NETtalk is a program that learns to pronounce written English text by being shown text as input and matching phonetic transcriptions for comparison.[2][3]

The network was trained on a large amount of English words and their corresponding pronunciations, and is able to generate pronunciations for unseen words with a high level of accuracy. The success of the NETtalk network inspired further research in the field of pronunciation generation and speech synthesis and demonstrated the potential of neural networks for solving complex NLP problems. The output of the network was a stream of phonemes, which fed into DECtalk to produce audible speech, It achieved popular success, appearing on the Today show.[4] The development process was described in a 1993 interview. It took three months to create the training dataset, but only a few days to train the network.[5]

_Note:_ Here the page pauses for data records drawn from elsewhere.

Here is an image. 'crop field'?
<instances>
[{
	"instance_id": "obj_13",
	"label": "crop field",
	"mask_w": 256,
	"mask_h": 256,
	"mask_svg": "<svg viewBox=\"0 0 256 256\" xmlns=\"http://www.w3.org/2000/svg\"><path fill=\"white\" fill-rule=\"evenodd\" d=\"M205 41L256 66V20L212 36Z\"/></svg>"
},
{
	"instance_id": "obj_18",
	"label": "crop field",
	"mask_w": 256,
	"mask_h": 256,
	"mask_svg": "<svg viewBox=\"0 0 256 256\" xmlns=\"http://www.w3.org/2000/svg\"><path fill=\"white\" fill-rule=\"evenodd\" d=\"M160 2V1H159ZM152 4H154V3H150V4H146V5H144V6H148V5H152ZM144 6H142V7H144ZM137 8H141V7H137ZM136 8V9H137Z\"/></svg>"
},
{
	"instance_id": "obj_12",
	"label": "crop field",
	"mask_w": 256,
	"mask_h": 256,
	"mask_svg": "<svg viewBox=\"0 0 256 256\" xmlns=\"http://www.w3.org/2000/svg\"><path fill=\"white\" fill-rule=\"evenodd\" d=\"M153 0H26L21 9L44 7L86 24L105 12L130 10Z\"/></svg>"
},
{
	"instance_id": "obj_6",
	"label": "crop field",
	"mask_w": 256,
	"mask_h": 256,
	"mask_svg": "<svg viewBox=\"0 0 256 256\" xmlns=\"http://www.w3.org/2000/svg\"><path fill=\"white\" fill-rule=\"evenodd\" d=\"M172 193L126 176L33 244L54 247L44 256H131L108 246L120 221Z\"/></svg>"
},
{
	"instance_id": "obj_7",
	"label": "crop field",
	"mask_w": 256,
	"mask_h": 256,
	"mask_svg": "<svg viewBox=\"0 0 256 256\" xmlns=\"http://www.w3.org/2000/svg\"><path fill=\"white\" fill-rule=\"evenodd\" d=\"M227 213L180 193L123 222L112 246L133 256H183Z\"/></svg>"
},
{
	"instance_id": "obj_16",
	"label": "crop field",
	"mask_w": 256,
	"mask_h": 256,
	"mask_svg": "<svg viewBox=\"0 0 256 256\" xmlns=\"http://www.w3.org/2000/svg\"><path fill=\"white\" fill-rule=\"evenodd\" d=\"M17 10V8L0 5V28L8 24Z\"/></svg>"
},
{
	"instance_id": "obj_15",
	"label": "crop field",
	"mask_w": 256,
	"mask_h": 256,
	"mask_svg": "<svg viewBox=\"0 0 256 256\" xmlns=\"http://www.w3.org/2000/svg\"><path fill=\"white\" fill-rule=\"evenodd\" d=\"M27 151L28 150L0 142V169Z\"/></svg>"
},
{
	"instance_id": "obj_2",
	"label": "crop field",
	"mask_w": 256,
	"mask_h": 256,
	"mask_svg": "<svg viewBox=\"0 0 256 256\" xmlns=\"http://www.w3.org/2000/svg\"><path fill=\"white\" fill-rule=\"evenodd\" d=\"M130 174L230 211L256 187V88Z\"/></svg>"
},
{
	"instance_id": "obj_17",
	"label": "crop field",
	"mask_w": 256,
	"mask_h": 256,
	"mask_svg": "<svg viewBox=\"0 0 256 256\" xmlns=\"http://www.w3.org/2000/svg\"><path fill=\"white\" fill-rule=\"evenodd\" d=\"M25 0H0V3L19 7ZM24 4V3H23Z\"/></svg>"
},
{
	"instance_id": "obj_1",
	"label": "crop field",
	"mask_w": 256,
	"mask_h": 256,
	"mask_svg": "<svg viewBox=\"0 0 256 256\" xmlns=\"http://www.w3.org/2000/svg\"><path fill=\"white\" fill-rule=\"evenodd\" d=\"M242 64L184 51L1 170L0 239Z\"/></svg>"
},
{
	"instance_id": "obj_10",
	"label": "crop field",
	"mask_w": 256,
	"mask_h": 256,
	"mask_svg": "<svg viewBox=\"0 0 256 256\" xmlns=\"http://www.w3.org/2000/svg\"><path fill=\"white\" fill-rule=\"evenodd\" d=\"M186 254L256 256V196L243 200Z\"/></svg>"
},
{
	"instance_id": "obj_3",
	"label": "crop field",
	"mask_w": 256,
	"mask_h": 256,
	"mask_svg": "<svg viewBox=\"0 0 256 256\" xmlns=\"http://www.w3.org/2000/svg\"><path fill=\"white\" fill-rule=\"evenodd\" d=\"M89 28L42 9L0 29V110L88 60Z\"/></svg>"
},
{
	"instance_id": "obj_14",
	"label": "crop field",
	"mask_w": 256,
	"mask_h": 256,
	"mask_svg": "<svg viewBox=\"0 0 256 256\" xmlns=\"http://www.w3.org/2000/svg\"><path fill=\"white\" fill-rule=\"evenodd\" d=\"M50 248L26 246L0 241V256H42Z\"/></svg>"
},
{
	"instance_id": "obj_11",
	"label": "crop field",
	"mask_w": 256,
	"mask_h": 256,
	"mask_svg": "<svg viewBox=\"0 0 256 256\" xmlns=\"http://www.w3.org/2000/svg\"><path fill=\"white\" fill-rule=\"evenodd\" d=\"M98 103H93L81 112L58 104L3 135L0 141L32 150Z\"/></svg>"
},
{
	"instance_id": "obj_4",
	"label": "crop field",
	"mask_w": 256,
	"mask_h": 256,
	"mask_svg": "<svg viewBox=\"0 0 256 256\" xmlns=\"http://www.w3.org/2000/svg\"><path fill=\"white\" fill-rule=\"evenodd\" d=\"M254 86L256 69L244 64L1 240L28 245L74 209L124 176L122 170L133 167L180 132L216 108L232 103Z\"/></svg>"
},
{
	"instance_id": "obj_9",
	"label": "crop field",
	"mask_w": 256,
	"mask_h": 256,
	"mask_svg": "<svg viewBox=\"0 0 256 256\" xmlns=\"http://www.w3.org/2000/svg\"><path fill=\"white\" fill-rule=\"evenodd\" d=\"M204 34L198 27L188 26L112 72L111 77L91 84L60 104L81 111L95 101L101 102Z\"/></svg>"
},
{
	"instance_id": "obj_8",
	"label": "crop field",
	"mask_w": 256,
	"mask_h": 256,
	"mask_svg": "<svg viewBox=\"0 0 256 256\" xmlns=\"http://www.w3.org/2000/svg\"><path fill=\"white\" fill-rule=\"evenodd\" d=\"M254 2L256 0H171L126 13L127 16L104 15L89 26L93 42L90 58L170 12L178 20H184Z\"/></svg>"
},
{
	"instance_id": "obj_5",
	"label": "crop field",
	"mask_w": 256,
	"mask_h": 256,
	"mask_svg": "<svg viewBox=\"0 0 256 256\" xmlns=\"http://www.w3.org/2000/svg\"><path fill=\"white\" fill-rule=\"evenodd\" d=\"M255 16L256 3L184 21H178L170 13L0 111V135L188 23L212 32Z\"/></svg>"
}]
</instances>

  1. ^ Sejnowski, Terrence J., and Charles R. Rosenberg. "Parallel networks that learn to pronounce English text." Complex systems 1.1 (1987): 145-168.
  2. ^ Thierry Dutoit (30 November 2001). An Introduction to Text-to-Speech Synthesis. Springer Science & Business Media. pp. 123–. ISBN 978-1-4020-0369-1.
  3. ^ Hinton, Geoffrey (1991). Connectionist Symbol Processing (First ed.). The MIT Press. pp. 161–163. ISBN 0-262-58106-X.
  4. ^ Sejnowski, Terrence J. (2018). The deep learning revolution. Cambridge, Massachusetts London, England: The MIT Press. ISBN 978-0-262-03803-4.
  5. ^ Talking Nets: An Oral History of Neural Networks. The MIT Press. 2000-02-28. ISBN 978-0-262-26715-1.